* [AIM OF THE EXERCISE] Give again, word for word, the lines below that run from the line with "pinky dip: (175, 137)" through the line with "pinky dip: (369, 356)". Drop the pictures.

* [RECORD EXTRACTS]
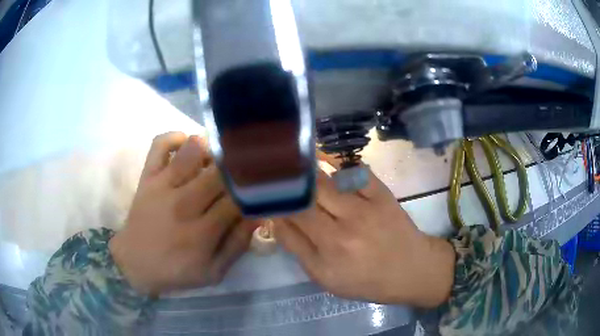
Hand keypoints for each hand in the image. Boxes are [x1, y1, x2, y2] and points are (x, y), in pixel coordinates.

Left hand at [109, 132, 254, 294]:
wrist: (135, 263)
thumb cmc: (176, 270)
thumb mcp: (213, 272)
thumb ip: (237, 245)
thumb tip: (258, 215)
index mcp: (201, 233)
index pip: (236, 200)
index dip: (251, 192)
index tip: (258, 189)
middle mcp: (183, 204)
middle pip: (219, 172)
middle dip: (236, 169)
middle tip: (243, 171)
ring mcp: (162, 186)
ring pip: (193, 151)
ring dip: (210, 150)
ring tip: (215, 160)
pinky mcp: (148, 177)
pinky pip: (160, 144)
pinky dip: (175, 137)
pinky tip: (187, 145)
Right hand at [274, 165, 454, 307]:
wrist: (410, 271)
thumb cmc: (365, 280)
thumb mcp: (325, 277)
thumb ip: (298, 248)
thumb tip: (276, 218)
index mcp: (329, 250)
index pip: (293, 214)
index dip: (277, 199)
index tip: (268, 191)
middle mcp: (346, 225)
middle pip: (308, 192)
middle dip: (291, 182)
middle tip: (281, 175)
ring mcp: (367, 206)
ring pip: (329, 179)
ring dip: (311, 173)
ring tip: (301, 170)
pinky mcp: (383, 194)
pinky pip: (357, 172)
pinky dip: (341, 167)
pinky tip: (332, 167)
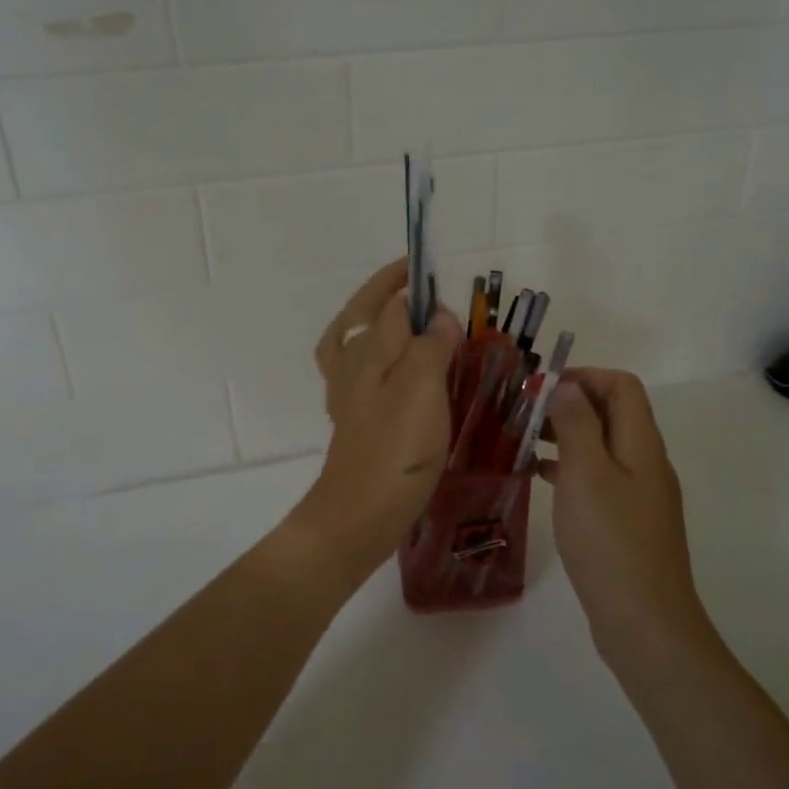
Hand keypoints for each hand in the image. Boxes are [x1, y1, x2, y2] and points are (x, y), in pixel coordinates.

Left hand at [287, 259, 461, 586]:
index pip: (390, 301)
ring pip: (352, 339)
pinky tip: (389, 368)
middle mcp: (352, 364)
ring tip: (398, 312)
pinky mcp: (353, 418)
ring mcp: (347, 392)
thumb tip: (438, 315)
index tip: (441, 276)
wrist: (359, 513)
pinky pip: (356, 373)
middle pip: (364, 313)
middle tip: (416, 279)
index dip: (413, 285)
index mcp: (368, 350)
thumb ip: (430, 345)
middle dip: (387, 290)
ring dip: (371, 318)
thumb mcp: (421, 389)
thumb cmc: (395, 449)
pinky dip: (369, 356)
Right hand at [539, 368, 709, 661]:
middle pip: (612, 412)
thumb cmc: (610, 540)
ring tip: (524, 441)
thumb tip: (567, 386)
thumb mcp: (586, 472)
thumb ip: (577, 423)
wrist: (644, 620)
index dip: (583, 376)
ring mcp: (639, 494)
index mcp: (641, 443)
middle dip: (569, 404)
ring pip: (601, 446)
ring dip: (566, 435)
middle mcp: (645, 461)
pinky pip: (598, 477)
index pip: (621, 385)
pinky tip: (541, 478)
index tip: (540, 388)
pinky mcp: (627, 521)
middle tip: (524, 413)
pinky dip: (570, 468)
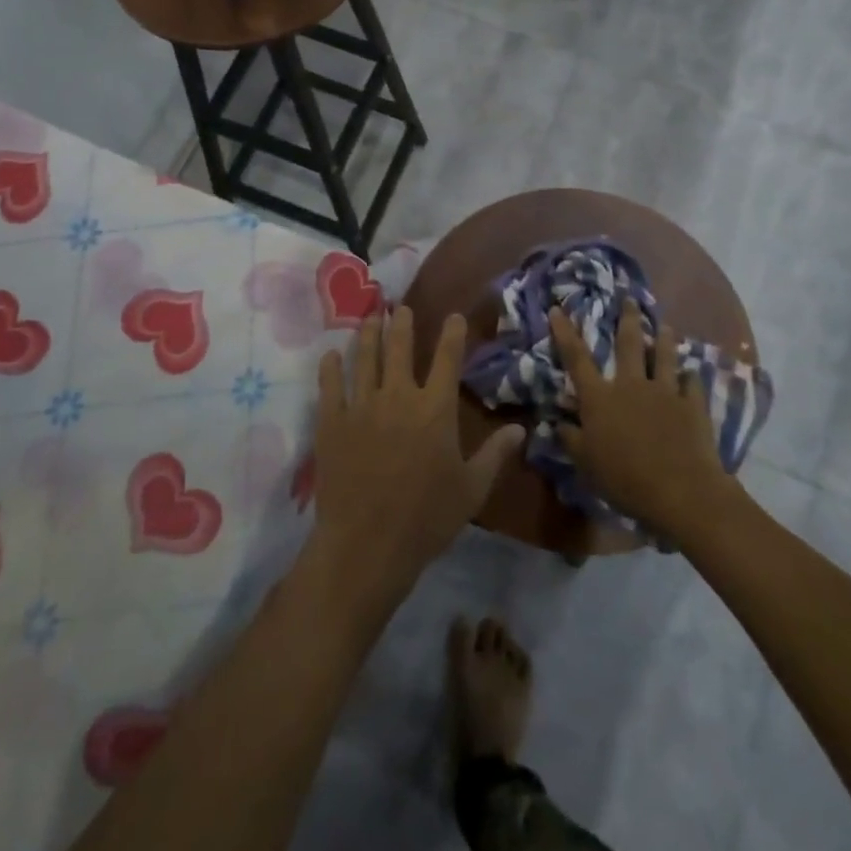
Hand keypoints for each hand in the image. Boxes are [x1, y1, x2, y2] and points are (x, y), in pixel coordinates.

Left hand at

* [WRITTEN REPLY]
pinky dip: (175, 137)
pinky tip: (187, 145)
Right hand at [274, 165, 454, 307]:
wrist: (410, 271)
thumb cmc: (365, 280)
thumb mcp: (325, 277)
thumb ip: (298, 248)
thumb tip: (276, 218)
index mcp: (329, 250)
index pip: (293, 214)
index dip: (277, 199)
index tip: (268, 191)
middle mcp: (346, 225)
middle pip: (308, 192)
middle dip: (291, 182)
middle tip: (281, 175)
ring mcp: (367, 206)
ring pip: (329, 179)
ring dip: (311, 173)
ring tip: (301, 170)
pinky mcp: (383, 194)
pinky pip: (357, 172)
pinky dip: (341, 167)
pinky tip: (332, 167)
Hand keypoints for each hand in the image. Boxes are [x1, y1, x2, y2] and points are (x, y), in pixel coordinates.

Left hand at [287, 259, 461, 586]:
index pip: (390, 301)
ring pip: (352, 339)
pinky tip: (389, 368)
middle mcp: (352, 364)
ring tip: (398, 312)
pinky mcp: (353, 418)
ring mcp: (347, 392)
thumb tip: (438, 315)
index tip: (441, 276)
wrist: (359, 513)
pinky pip: (356, 373)
middle pip: (364, 313)
middle tip: (416, 279)
index dip: (413, 285)
index mcp: (368, 350)
thumb ip: (430, 345)
middle dip: (387, 290)
ring dip: (371, 318)
thumb mcp: (421, 389)
thumb cmc: (395, 449)
pinky dip: (369, 356)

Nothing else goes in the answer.